人狼坊ちゃんの世話係

麗しき僧服の男(7)

 よくよく話を聞けば、オレがユリアに教わった言語は、
 現在では古典文学でしか見掛けることがないものらしい。

「あー……そういうことか」

 オレは1人、納得した。
 話し言葉と読み言葉がここまで違うのかと何度も挫折しかけたが、
 そもそも口語ではなかったのだ。

 ユリアも気付いていなかったらしく、
 スヴェンの話を聞いて、目を丸くしている。

 そんな話をしていると、受付の男が戻ってきた。

「お待たせいたしました。こちらになりますね」

 差し出されたのは、見覚えのある革張りの本だった。

「良かったですね、バンさん」

「ああ、うん……」

 嬉しそうにするユリアに、オレは曖昧に頷いた。と――

「それでは、一等市民以上の住民票を確認させてください」

 受付の男の言葉にスヴェンがえっと声を上げた。

「滞在許可証ではダメなんですか?」

「街外の方ですか?
 それでしたら、所属する支部名を教えてください」

 オレたちは顔を見合わせた。

「支部名?」

「洗礼を受けた教会の名前が必要なんですよ」

「あー……」

 言葉を探して口籠もると、察してくれたのかスヴェンが続けてくれた。

「すみません、彼らは教会の人間ではなくて……」

「でしたら、こちらの本はお貸しすることは出来ません。
 貴重本ですから」

「館内で読むのもダメですか?」

「申し訳ございません」

「そこをなんとか……」

「スヴェン、もういいって。
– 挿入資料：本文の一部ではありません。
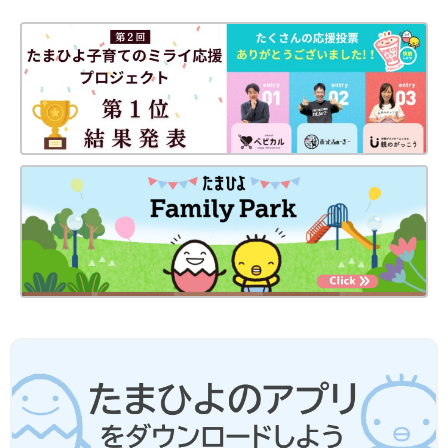
米は魚沼産コシヒカリの3倍くらいの価格で、高価です。また最
近は地震や豪雨による災害も多く、治療用ミルクや低たんぱく米
はどこでも手に入るものではないので、わが家も非常用にストッ
クしています。治療のため、生きるために必要な食品への補助へ
も目を向けてもらえるようになったらと常に思っています。
そして、医療従事者の方々も正しい知識、しかもアップデートさ
れた知識を持ってほしい。私は、最初に長男の病気を知らされた
とき、
産婦人科
の先生から母乳を飲ませることはできないといわ
れたんです。のちに母乳を飲ませても問題ないと知って、当時母
乳を与えるのが怖くなり飲ませなかったことを後悔しました。普
通の人は医師の言葉を信じますし、それによって気持ちや考えも
変わる。ひと言がとても重いことを知ってほしいです」（ひとみ
さん）
お話・写真提供／村山ひとみさん 取材・文／ムトウハルコ、た
まひよONLINE編集部
医療的ケア児との生活は大変だし、苦労
もあるかもしれないけれど、イコール不
幸ではない【先天性ミオパチーの息子・
富士くんは、国の指定難病「先天性ミオパチ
ありがとな」

 更に食い下がろうとしてくれたスヴェンを、オレは止めた。

「ですが……せっかくここまで来たのに」

「まあ、仕方ねぇよ」

 500年も前の本ならば、残っている冊数も少ないだろう。
 身分の保障か出来ない相手に貸し出しを断るのは、
 紛失や盗難のことを考えると当たり前だった。

「……そうですか。本当にすみません。お役に立てず。
 僕の名義で借りられたら良かったんですけど……僕は二等市民だから……」

「ここまで案内してくれただけで十分だって」

 そもそも読み終えるまでこの街に滞在は出来ないだろう。
 それに、本が無かったとなれば、
 この街を早めに出て行く理由になる。

「縁があれば、どっかでまた読めるだろ」

 肩を落とすスヴェンに笑ってみせる。
 するとユリアが目を輝かせて口を開いた。

「あの、それじゃあ、街の案内をお願いしてもいいですか?」

「ユリア?」

「お祭りなんでしょう?
 せっかくここまで来たんです。楽しんでから帰りましょうよ」

「……それもそうだな」

 一瞬、不安が過ったが、
 明日、朝一で街を出るなら問題ないだろうと考え直す。

「案内なら任せてください! 得意ですから!」

 スヴェンが小声で頷いた。  ――その時だ。

「どうかしたんですか?」

 凜とした美しい声が耳に届いて、オレたちは振り返った。
 見れば、白い僧服をまとった美しい男がこちらへ向かって歩いてくる。

 白銀髪をなびかせるその姿は、
 どんな賞賛も色褪せてしまうほど、神々しい。   「ジルベール様!」

 今にも跪く勢いで、スヴェンが声を上げた。